The greatest success story in the history of forest pathology is just around the corner — if it doesn’t get buried in red tape.
If you’re familiar with the story of chestnut blight, and more importantly what American chestnut was and the bounties it provided before the disease all but eliminated it from American forests, you know the greatest tragedy in American forest history. Hypovirulence seemed like a cool biocontrol for the disease, but it hasn’t really worked in North America. The American Chestnut Foundation has been uncommonly perseverant in trying to breed a resistant tree that is mostly American chestnut, but it is a long, slow process and there have been setbacks.
Scientists at ESF, led by Bill Powell, have made stunning progress with a novel, biotechnology approach [1–4]. The result is a blight-tolerant chestnut tree that is completely American chestnut, but suffers little to no significant damage from the disease (see figure). It’s about as close to a silver bullet as you’re ever going to find in plant pathology, short of chemical control. How the heck did they do that, you might ask.
Science is awesome

They did it by capitalizing on the years of basic research on the weapons that pathogens use to attack plants and the defense mechanisms that plants have evolved to counter them (along with a lot of work to develop and apply that knowledge in this system).
Cryphonectria parasitica, which causes chestnut blight, is one of the pathogens that produces oxalic acid. Oxalic acid is toxic to and kills plant cells in advance of the mycelium to facilitate invasion of the host. Well, plants don’t just take this lying down. Those that have evolved with pathogens that use this weapon often develop the ability to produce oxalate oxidase, an enzyme that breaks down and detoxifies oxalic acid.
Unfortunately, American chestnut did not evolve with this pathogen, and has no oxalate oxidase gene. Wheat, banana, strawberry, peanuts, and other plants do have it. Powell and colleagues worked out a tissue culture system for chestnut and a system for transferring oxalate oxidase to American chestnut. It’s easy to select cultures that express the gene, then plantlets are developed from the cultures.
The next step will be to cross these resistant lines with the many locally adapted populations across the range of chestnut and outplant those that inherit the resistance gene, a task the American Chestnut Foundation is wonderfully prepared for. Wow, it’s gonna be great having chestnut dominating forests again!
Regulations? Not so awesome
To put it mildly, there are some regulatory hurdles to clear before the plan can be realized. Three agencies in three government departments are involved:
- Department of Agriculture, Animal-Plant Health Inspection Service regulates transgenic plants and animals.

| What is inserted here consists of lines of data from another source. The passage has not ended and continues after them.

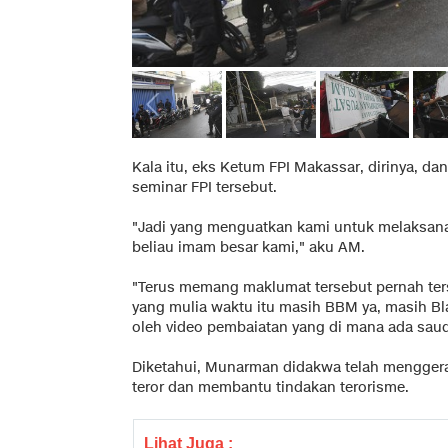
Kala itu, eks Ketum FPI Makassar, dirinya, d
seminar FPI tersebut.
"Jadi yang menguatkan kami untuk melaksana
beliau imam besar kami," aku AM.
"Terus memang maklumat tersebut pernah ters
yang mulia waktu itu masih BBM ya, masih Bl
oleh video pembaiatan yang di mana ada saud
Diketahui, Munarman didakwa telah mengger
teror dan membantu tindakan terorisme.
Lihat Juga :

- Department of Interior, Environmental Protection Agency regulates pesticides. Apparently that is defined quite broadly to include many non-pesticide methods of controlling diseases, insects, and pests.
- Department of Health and Human Services, Food and Drug Administration regulates human and animal foods. Since people and animals eat chestnuts, they have to approve.

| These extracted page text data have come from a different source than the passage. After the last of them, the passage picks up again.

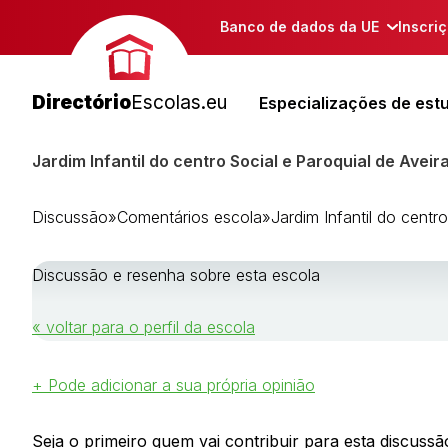
Banco de dados da UE
Inscri
Directório
Escolas.eu
Especializações de est
Jardim Infantil do centro Social e Paroquial de Avei
Discussão
»
Comentários escola
»
Jardim Infantil do centr
Discussão e resenha sobre esta escola
« voltar para o perfil da escola
+ Pode adicionar a sua própria opinião
Seja o primeiro quem vai contribuir para esta discussão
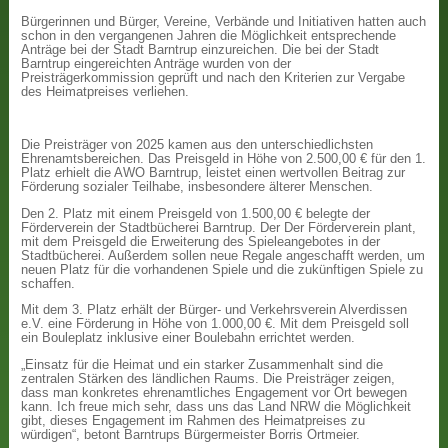
Bürgerinnen und Bürger, Vereine, Verbände und Initiativen hatten auch
schon in den vergangenen Jahren die Möglichkeit entsprechende
Anträge bei der Stadt Barntrup einzureichen. Die bei der Stadt
Barntrup eingereichten Anträge wurden von der
Preisträgerkommission geprüft und nach den Kriterien zur Vergabe
des Heimatpreises verliehen.
Die Preisträger von 2025 kamen aus den unterschiedlichsten
Ehrenamtsbereichen. Das Preisgeld in Höhe von 2.500,00 € für den 1.
Platz erhielt die AWO Barntrup, leistet einen wertvollen Beitrag zur
Förderung sozialer Teilhabe, insbesondere älterer Menschen.
Den 2. Platz mit einem Preisgeld von 1.500,00 € belegte der
Förderverein der Stadtbücherei Barntrup. Der Der Förderverein plant,
mit dem Preisgeld die Erweiterung des Spieleangebotes in der
Stadtbücherei. Außerdem sollen neue Regale angeschafft werden, um
neuen Platz für die vorhandenen Spiele und die zukünftigen Spiele zu
schaffen.
Mit dem 3. Platz erhält der Bürger- und Verkehrsverein Alverdissen
e.V. eine Förderung in Höhe von 1.000,00 €. Mit dem Preisgeld soll
ein Bouleplatz inklusive einer Boulebahn errichtet werden.
„Einsatz für die Heimat und ein starker Zusammenhalt sind die
zentralen Stärken des ländlichen Raums. Die Preisträger zeigen,
dass man konkretes ehrenamtliches Engagement vor Ort bewegen
kann. Ich freue mich sehr, dass uns das Land NRW die Möglichkeit
gibt, dieses Engagement im Rahmen des Heimatpreises zu
würdigen“, betont Barntrups Bürgermeister Borris Ortmeier.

ESF submitted an enormous ‘Petition for Nonregulated Status’ to APHIS (read the Executive Summary or the full Petition), and documents must be submitted to other agencies as well. The whole process may take 3-5 years, and the outcome is not certain. Some people are against food made from GMOs (genetically modified organisms), although traditional breeding modifies genetics far more than adding a single gene.
In order to provide evidence for regulatory issues, the scientists have conducted many studies into the effect of the modified tree on various aspects of the environment, with entirely predictable results. I feel sorry for people having to do studies like that. Will the transgenic tree disrupt forest ecosystems? Yes, hopefully, it will undo the terrible disruption caused by the introduction of chestnut blight.
Check out the video, which briefly summarizes the whole story. Do you think this work should go forward? Why or why not?
- 1.Newhouse AE, Polin-McGuigan LD, Baier KA, Valletta KER, Rottmann WH, Tschaplinski TJ, Maynard CA, Powell WA. 2014. Transgenic American chestnuts show enhanced blight resistance and transmit the trait to T1 progeny. Plant Science 228:88–97 <https://www.esd.ornl.gov/mb/pdfs/Newhouse%20et%20al%202014%20Plant%20Science%20Final.pdf>.
- 2.Newhouse AE, Powell WA. 2021. Intentional introgression of a blight tolerance transgene to rescue the remnant population of American chestnut. Conservation Science and Practice 3(4) <10.1111/csp2.348>.
- 3.Powell WA, Newhouse AE, Coffey V. 2019. Developing blight-tolerant american chestnut trees. Cold Spring Harbor Perspectives in Biology 11(7):a034587 <10.1101/cshperspect.a034587>.
- 4.Steiner KC, Westbrook JW, Hebard FV, Georgi LL, Powell WA, Fitzsimmons SF. 2017. Rescue of American chestnut with extraspecific genes following its destruction by a naturalized pathogen. New Forests 48(2):317–336 <10.1007/s11056-016-9561-5>.